(Source data)
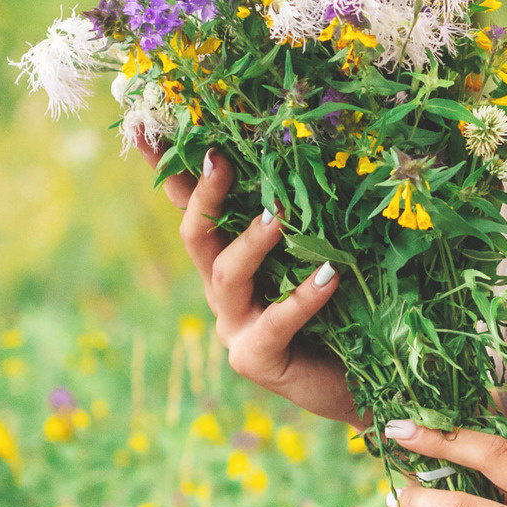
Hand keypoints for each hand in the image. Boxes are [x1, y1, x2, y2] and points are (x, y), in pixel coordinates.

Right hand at [136, 132, 359, 425]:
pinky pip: (276, 322)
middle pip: (195, 236)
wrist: (362, 381)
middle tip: (222, 159)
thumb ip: (307, 215)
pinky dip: (303, 296)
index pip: (190, 206)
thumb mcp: (319, 252)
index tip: (144, 125)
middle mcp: (222, 290)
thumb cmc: (344, 308)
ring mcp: (233, 326)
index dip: (167, 168)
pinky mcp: (255, 358)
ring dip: (250, 242)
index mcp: (229, 258)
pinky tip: (331, 275)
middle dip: (203, 196)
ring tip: (276, 215)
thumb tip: (316, 150)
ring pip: (227, 276)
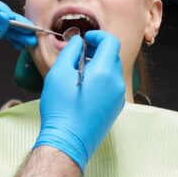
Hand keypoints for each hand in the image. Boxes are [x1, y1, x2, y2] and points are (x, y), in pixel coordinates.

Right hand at [34, 31, 125, 171]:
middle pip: (113, 56)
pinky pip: (112, 86)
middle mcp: (116, 83)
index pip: (111, 42)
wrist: (68, 141)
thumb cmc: (61, 109)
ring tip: (80, 71)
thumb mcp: (59, 73)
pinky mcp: (116, 108)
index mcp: (105, 72)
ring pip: (113, 72)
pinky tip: (85, 87)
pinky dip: (102, 80)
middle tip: (80, 53)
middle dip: (99, 50)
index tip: (86, 38)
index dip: (98, 36)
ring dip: (100, 65)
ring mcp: (118, 97)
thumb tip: (79, 42)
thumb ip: (71, 51)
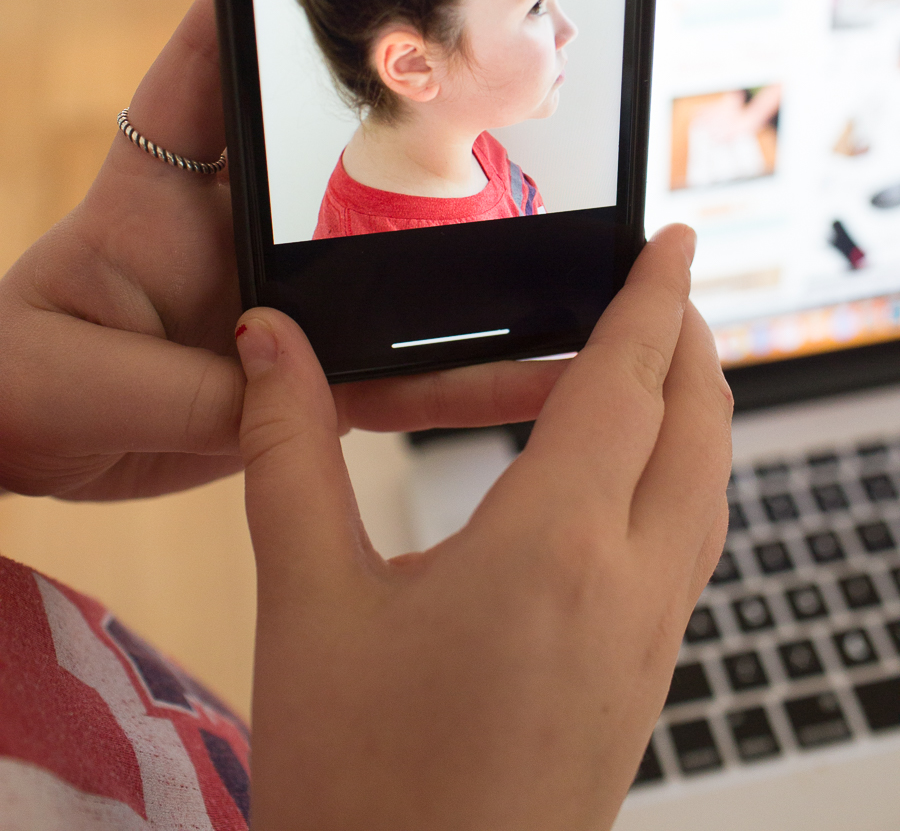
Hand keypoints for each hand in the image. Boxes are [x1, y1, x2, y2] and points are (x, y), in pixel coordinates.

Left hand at [0, 0, 565, 500]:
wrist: (22, 458)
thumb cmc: (17, 384)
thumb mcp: (77, 379)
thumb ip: (190, 389)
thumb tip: (295, 393)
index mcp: (150, 204)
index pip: (192, 89)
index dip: (233, 17)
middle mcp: (224, 242)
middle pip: (317, 162)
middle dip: (397, 125)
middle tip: (479, 84)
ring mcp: (271, 310)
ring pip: (377, 272)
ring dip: (451, 258)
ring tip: (535, 236)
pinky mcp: (298, 383)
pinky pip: (389, 381)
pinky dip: (453, 382)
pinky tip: (519, 378)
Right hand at [238, 224, 731, 830]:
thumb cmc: (363, 789)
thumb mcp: (308, 606)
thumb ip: (289, 457)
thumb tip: (269, 349)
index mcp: (556, 549)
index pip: (630, 382)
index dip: (654, 298)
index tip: (671, 239)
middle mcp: (630, 589)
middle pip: (700, 428)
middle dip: (688, 343)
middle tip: (653, 289)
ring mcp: (651, 644)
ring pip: (707, 490)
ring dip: (691, 411)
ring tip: (643, 369)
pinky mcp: (644, 685)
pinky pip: (690, 547)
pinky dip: (677, 478)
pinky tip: (622, 486)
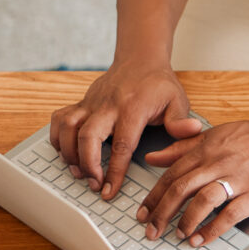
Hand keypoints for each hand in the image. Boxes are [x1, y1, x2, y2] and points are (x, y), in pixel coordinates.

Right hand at [49, 62, 204, 200]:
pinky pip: (59, 118)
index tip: (110, 190)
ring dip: (68, 153)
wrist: (140, 59)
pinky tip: (65, 153)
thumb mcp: (177, 99)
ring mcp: (91, 103)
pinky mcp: (81, 102)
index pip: (122, 144)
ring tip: (78, 173)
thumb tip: (191, 131)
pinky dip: (56, 137)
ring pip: (68, 127)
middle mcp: (108, 105)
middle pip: (87, 136)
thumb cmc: (158, 84)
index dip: (114, 171)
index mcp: (133, 108)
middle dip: (87, 164)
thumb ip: (181, 120)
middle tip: (93, 184)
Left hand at [138, 115, 248, 246]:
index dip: (154, 196)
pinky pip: (230, 214)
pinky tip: (202, 239)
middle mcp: (218, 163)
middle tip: (151, 231)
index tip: (143, 214)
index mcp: (206, 150)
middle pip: (181, 189)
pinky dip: (213, 229)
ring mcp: (238, 179)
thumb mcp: (214, 134)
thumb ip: (182, 147)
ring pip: (203, 200)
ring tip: (179, 235)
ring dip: (187, 221)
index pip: (172, 175)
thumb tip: (152, 157)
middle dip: (162, 213)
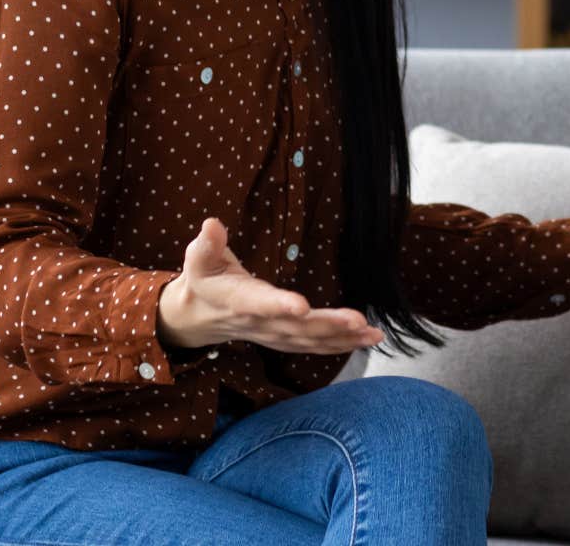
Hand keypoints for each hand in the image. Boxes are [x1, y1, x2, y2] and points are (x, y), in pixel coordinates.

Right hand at [157, 217, 385, 354]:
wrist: (198, 318)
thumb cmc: (203, 280)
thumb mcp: (198, 260)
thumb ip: (207, 244)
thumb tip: (212, 224)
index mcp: (237, 300)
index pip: (259, 303)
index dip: (278, 305)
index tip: (301, 306)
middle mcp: (259, 322)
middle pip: (295, 327)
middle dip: (327, 325)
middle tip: (357, 321)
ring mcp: (274, 334)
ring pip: (310, 340)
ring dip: (342, 337)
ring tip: (371, 333)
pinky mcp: (285, 339)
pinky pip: (314, 346)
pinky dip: (341, 345)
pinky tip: (367, 339)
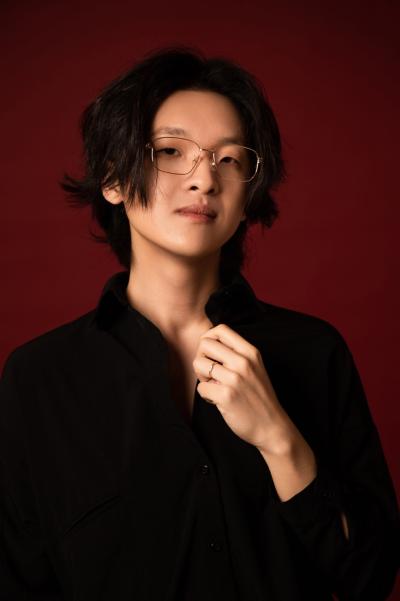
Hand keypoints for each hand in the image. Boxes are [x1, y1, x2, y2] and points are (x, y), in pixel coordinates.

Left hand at [193, 323, 295, 453]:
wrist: (272, 426)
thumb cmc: (259, 396)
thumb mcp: (255, 367)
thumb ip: (236, 354)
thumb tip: (207, 343)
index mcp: (250, 352)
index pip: (220, 329)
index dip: (209, 339)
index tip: (212, 354)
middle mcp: (243, 362)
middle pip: (205, 344)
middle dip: (202, 358)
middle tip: (210, 373)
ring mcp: (235, 379)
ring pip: (198, 364)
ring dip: (202, 377)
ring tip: (215, 386)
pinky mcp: (226, 396)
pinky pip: (201, 388)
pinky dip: (206, 395)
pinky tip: (218, 400)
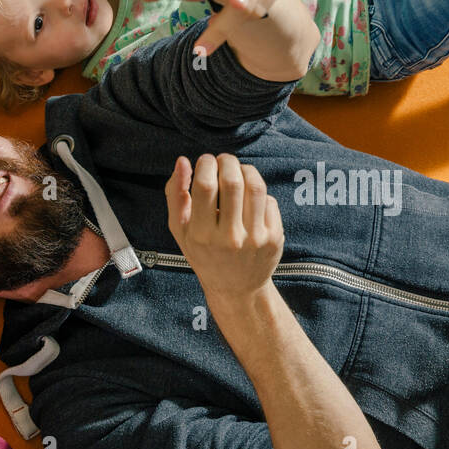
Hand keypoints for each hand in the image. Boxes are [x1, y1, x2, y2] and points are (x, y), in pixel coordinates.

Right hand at [165, 154, 282, 301]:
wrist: (235, 287)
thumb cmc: (203, 253)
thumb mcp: (180, 229)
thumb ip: (175, 194)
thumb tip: (182, 162)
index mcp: (200, 235)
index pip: (205, 186)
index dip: (206, 164)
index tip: (205, 161)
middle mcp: (228, 238)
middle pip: (232, 182)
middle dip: (227, 162)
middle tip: (222, 161)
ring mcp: (254, 239)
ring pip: (255, 187)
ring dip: (246, 169)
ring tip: (237, 171)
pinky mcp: (274, 238)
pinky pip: (269, 201)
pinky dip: (258, 192)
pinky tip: (249, 198)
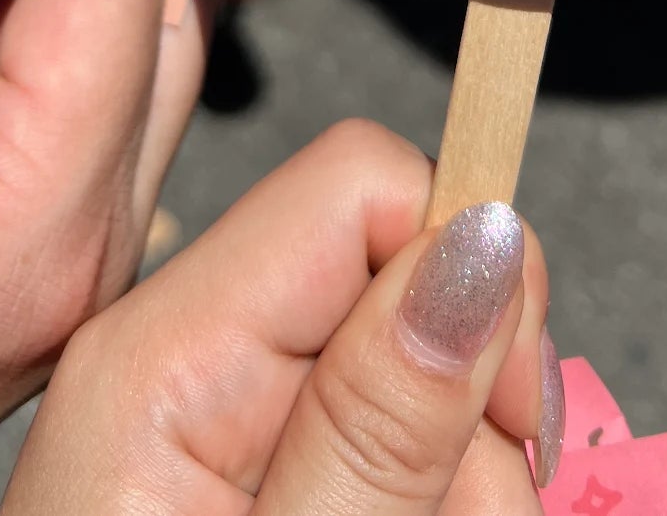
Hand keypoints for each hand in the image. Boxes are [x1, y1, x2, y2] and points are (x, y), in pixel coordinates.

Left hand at [0, 122, 564, 515]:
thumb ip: (382, 415)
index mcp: (164, 353)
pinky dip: (437, 510)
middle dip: (472, 419)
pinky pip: (412, 457)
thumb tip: (482, 231)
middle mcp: (190, 359)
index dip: (466, 272)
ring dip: (462, 492)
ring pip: (439, 387)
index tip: (501, 418)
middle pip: (416, 283)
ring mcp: (229, 422)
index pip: (363, 184)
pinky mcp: (273, 476)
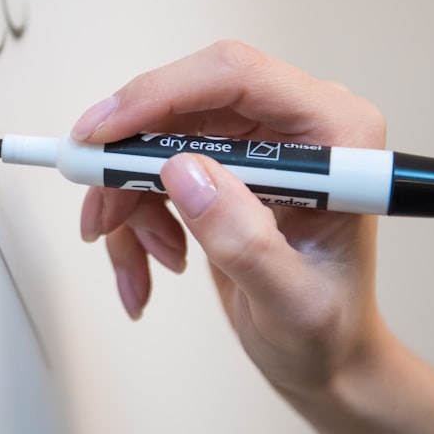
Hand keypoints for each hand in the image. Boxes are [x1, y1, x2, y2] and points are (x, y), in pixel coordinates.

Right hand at [72, 40, 386, 394]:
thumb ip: (243, 239)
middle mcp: (295, 123)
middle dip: (130, 164)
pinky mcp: (226, 165)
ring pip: (158, 140)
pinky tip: (149, 265)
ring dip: (130, 202)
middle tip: (98, 216)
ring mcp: (258, 142)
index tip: (99, 137)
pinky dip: (135, 218)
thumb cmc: (327, 330)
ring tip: (143, 264)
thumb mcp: (290, 301)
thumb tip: (182, 172)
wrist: (326, 356)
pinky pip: (155, 170)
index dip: (159, 94)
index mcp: (335, 133)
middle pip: (184, 104)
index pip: (236, 77)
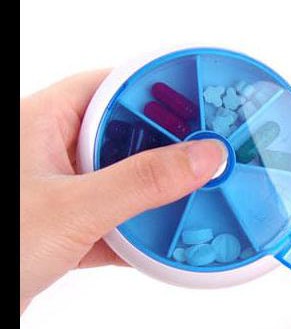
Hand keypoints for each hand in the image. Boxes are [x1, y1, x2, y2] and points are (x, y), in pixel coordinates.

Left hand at [20, 70, 225, 312]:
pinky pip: (115, 221)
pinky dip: (141, 233)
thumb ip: (142, 182)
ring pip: (122, 180)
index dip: (158, 89)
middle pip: (124, 134)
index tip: (202, 100)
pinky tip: (168, 242)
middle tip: (211, 151)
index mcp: (40, 123)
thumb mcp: (73, 209)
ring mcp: (58, 192)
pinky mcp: (63, 230)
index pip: (110, 86)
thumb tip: (204, 157)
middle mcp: (50, 152)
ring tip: (199, 193)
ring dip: (157, 193)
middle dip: (167, 146)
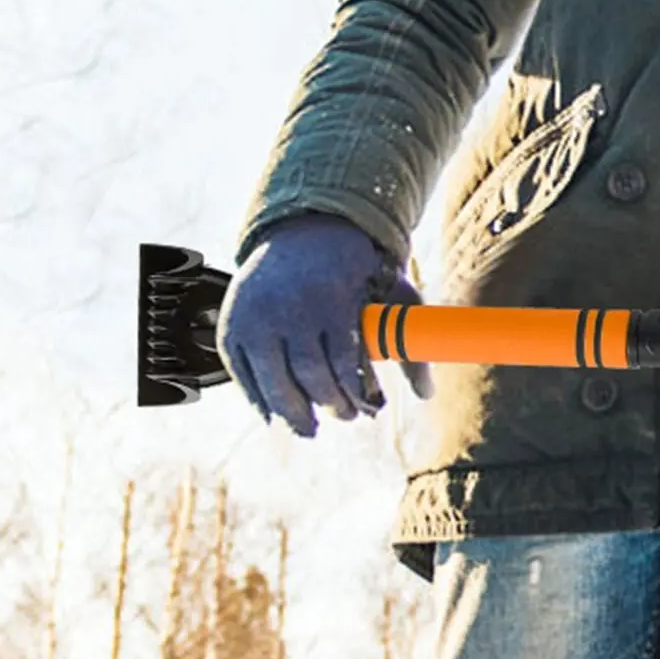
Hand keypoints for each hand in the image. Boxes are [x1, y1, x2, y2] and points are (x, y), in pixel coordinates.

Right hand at [216, 213, 433, 438]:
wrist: (304, 232)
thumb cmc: (353, 270)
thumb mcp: (391, 293)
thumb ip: (409, 338)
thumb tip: (427, 394)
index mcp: (330, 298)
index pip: (343, 361)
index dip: (355, 392)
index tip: (368, 406)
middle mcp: (287, 306)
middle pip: (308, 375)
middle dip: (329, 405)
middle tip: (345, 416)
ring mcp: (254, 316)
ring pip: (273, 380)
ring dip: (293, 412)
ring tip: (310, 426)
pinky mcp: (232, 325)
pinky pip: (241, 373)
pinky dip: (257, 399)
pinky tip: (274, 416)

> **Exercise description**
Reproduce the data above exactly, but only from the line containing "index tip: (501, 418)" through the line containing "middle pip: (308, 375)"; skip the pictures.

> **Answer for the task**
index tip: (501, 418)
middle pip: (416, 283)
ring mcp: (229, 422)
index pip: (363, 184)
pinky mcp: (273, 476)
Hand keypoints for each hand in the image. Boxes are [x1, y1, x2, y2] and points are (x, y), in pixel coordinates.

Right hand at [72, 40, 386, 394]:
thumb ip: (243, 239)
middle mcp: (295, 123)
middle dip: (130, 164)
pinky mcp: (226, 165)
ring pip: (158, 140)
pinky tip: (149, 265)
ring dip: (130, 202)
middle tip: (98, 216)
ring mcp: (258, 142)
index tip: (99, 137)
pinky dip: (135, 218)
thumb cmc: (327, 330)
ring tip: (143, 264)
thumb mcp: (290, 301)
thumb tip: (182, 172)
wrist: (326, 356)
pinky pip: (155, 170)
index dip: (159, 94)
index mcp: (335, 133)
middle pip: (184, 104)
index pip: (236, 77)
Hand keypoints for each hand in the image. Boxes are [x1, y1, x2, y2] and points are (x, y), in pixel coordinates.

Left hand at [20, 70, 225, 312]:
pinky pip: (115, 221)
pinky dip: (141, 233)
thumb ip: (142, 182)
ring pip: (122, 180)
index dip: (158, 89)
middle pip: (124, 134)
index tip: (202, 100)
pinky tip: (168, 242)
middle tip: (211, 151)
index mcp: (40, 123)
thumb mcp: (73, 209)
ring mcp: (58, 192)
pinky mcp: (63, 230)
index pip: (110, 86)
thumb tip: (204, 157)
middle mcp: (50, 152)
ring tip: (199, 193)
ring dip: (157, 193)
middle dip: (167, 146)
Hand keypoints for each hand in the image. Boxes are [x1, y1, x2, y2] and points are (x, y), in pixel coordinates.

Right hand at [216, 213, 433, 438]:
wrist: (304, 232)
thumb cmc: (353, 270)
thumb mcp: (391, 293)
thumb ip: (409, 338)
thumb tip: (427, 394)
index mcp: (330, 298)
index pip: (343, 361)
index dip: (355, 392)
index tip: (368, 406)
middle mcp: (287, 306)
middle pip: (308, 375)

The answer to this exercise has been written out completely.